I picked up a 1.75-pounder at New Deal Fish Market in East Cambridge for $21.09 (at $12.99 per lb. -- vs. $11.99 at Shaw's). The service was great, and it's clear they care about good seafood. Our confidence level was high -- and well-rewarded.

The tail and claw pieces were cut into big chunks for bites of premium flavor, while the rest was given a rough chop that offered flavor dimension beyond simple uniformity of goodness. Only enough mayo was added to bind it together, and no celery pieces were added. A wee bit of celery leaves sat underneath for a hint of greens and added texture.

With total control over the meal, a generous yet neat amount of lobster salad was laid into a bed of lightly-toasted and slightly under-buttered (no one's perfect) hot dog buns (8-pack, $1.67). Like a bookworm-ish cousin, the bread's flavor added little to the party, but good-flavor times rolled on without giving it much thought. An 8.5oz bag of sea salt & vinegar Cape Cod potato chips ($2.50) matched superbly as a delightful side for a goog ol' lobster roll.

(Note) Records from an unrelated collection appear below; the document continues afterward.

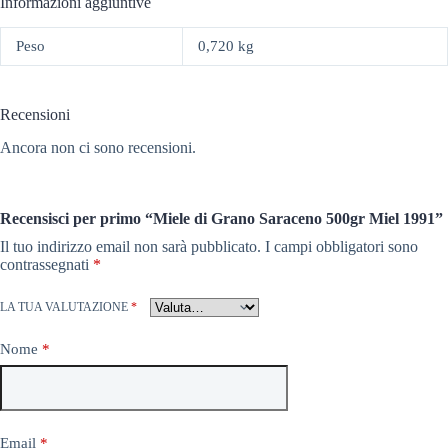
Informazioni aggiuntive
Peso
0,720 kg
Recensioni
Ancora non ci sono recensioni.
Recensisci per primo “Miele di Grano Saraceno 500gr Miel 1991”
Il tuo indirizzo email non sarà pubblicato.
I campi obbligatori sono
contrassegnati
*
LA TUA VALUTAZIONE
*
Nome
*
Email
*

The sweet, tender flavor joyfully lingered for the half-second until the next bite arrived.

A better lobster roll could be found, but very few can beat a homemade lobster made with love. Certainly no restaurant or shack can beat the price!

The prep and math behind the roll:

If harbor water isn't within a block of your heat source, be sure to salt your water. We like to add "aromatics" to the pot, but salt is the only necessity. Pantry items that went into the water included:

- a quartered onion
- a couple stalks of celery (cut into a few pieces)
- a clove or two of garlic
- some peppercorns
- 2 bay leaves
- a halved lemon (squeezed into pot and dropped in)
The greatness of lobster is best enjoyed with as little distraction as possible. A little flavor is added to the bath, so little else should end up in the roll.

Once the water is boiling, drop it in for 10 to 12 minutes depending on its size. After it's cool enough to handle, the fun part is next. Without making this a lengthy how-to: break off the tail and arms, let sections drain over the sink, and don't eat the stuff near the head. While some love the vibrantly green tomalley, it's not good lobster roll material. I crack open every nook and cranny where any meat can be found. The spindly legs have quite a bit of tasty meat, and every segment can be squeezed like a toothpaste tube.

It shouldn't be difficult to drop the scrumptious sea-bug into boiling water just as most people are comfortable killing any insect around the house. Once cooked, view it as abstractly as any other meat product. (Fried chicken, anyone?)

It can still be delicious if take the easy route. Shaw's will steam the lobster for you, and other markets might offer that service. Meat still needs to be removed, but you save time by shopping while the lobster is cooking. We strongly urge you not to buy the pre-steamed lobster -- there's probably a reason they cooked it, and it's not a good one. Smaller lobsters (1.5 lbs. or less) would be fine, but they start to get tough when bigger than 2 pounds.

Lobster: $21.09 +
hot dog buns: $1.67 +
potato chips: $2.50 = $25.28

Divided by 4 = $6.32 per roll.

If you want two rolls, it's $12.64 per person.